Tentu, rehabilitasi martabat bukan satu-satunya penawar. Terlepas bersalah atau tidak bersalahnya terduga teroris, mengacu UU Perlindungan Anak, perlindungan khusus dilakukan dalam beragam bentuk, yakni kepada anak-anak korban jaringan terorisme diberikan pendidikan cinta tanah air, konseling tentang bahaya terorisme, rehabilitasi sosial, dan perlindungan sosial.

Dikaitkan kembali ke studi Post, dari perspektif psikologis dapat dipahami bahwa rehabilitasi ditujukan untuk mengganti dorongan-dorongan kehancuran di dalam diri anak-anak terduga teroris dengan dorongan-dorongan yang berorientasi pada kehidupan. Untuk merealisasikannya, sangat mungkin dibutuhkan waktu panjang. Untuk itu, negara harus mempunyai napas panjang untuk memastikan kehadirannya dalam rangka membenahi kehidupan anak-anak itu.

Saat negara tutup mata terhadap anak-anak terduga teroris yang telanjur wafat, ditambah lagi dengan aksi-aksi main hakim sendiri terhadap anak-anak itu, dikhawatirkan itu semua akan memberikan dalil pembenaran bagi anak-anak yatim itu untuk suatu saat nanti sungguh-sungguh menyalin tindak-tanduk agresif nan keji sebagai solusi atas persoalan hidup.

Menteri Yohana sudah memulai prakarsa positif.

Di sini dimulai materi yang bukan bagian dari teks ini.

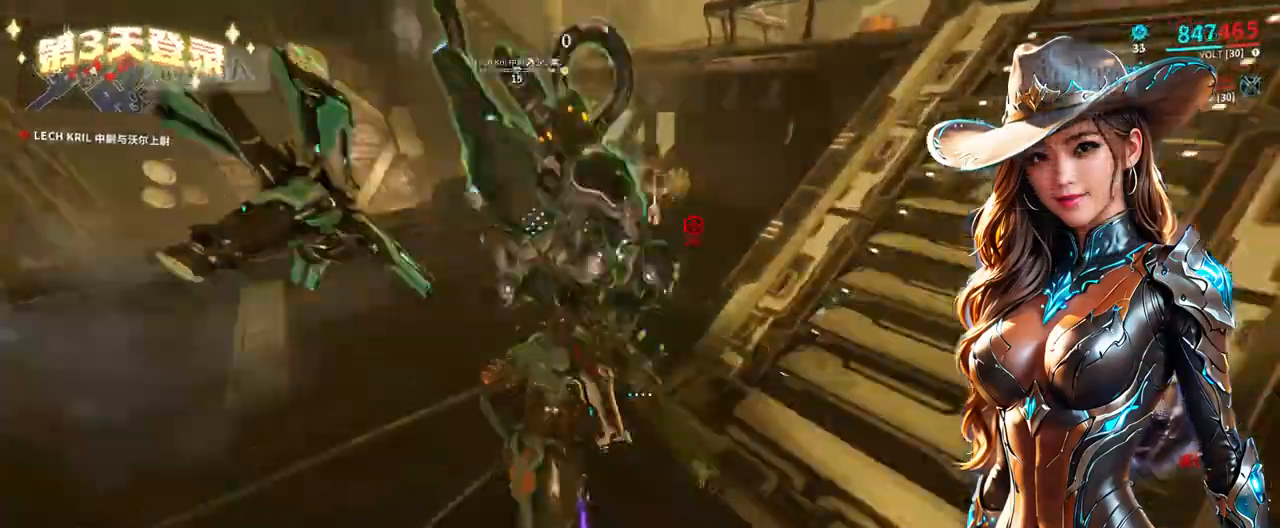
{"buttons": ["B"], "left_stick": "center", "right_stick": "center", "events": [[33, "left_stick", "center"], [233, "B", "down"]]}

Kiranya tidak hanya berhenti pada satu anak. Saya sangat berharap, beliau akan menggerakkan aparatnya untuk mendata, memantau, dan merealisasikan penghidupan bagi anak-anak yatim terduga teroris. Lembaga Perlindungan Anak Indonesia (LPAI) dalam hal ini siap membantu. Insya Allah.

Oleh:

Seto Mulyadi

Ketua Umum Lembaga Perlindungan Anak Indonesia (LPAI)

& Dosen Fakultas Psikologi Universitas Gunadarma

Media Indonesia, 24 Mei 2018

 

You may also like...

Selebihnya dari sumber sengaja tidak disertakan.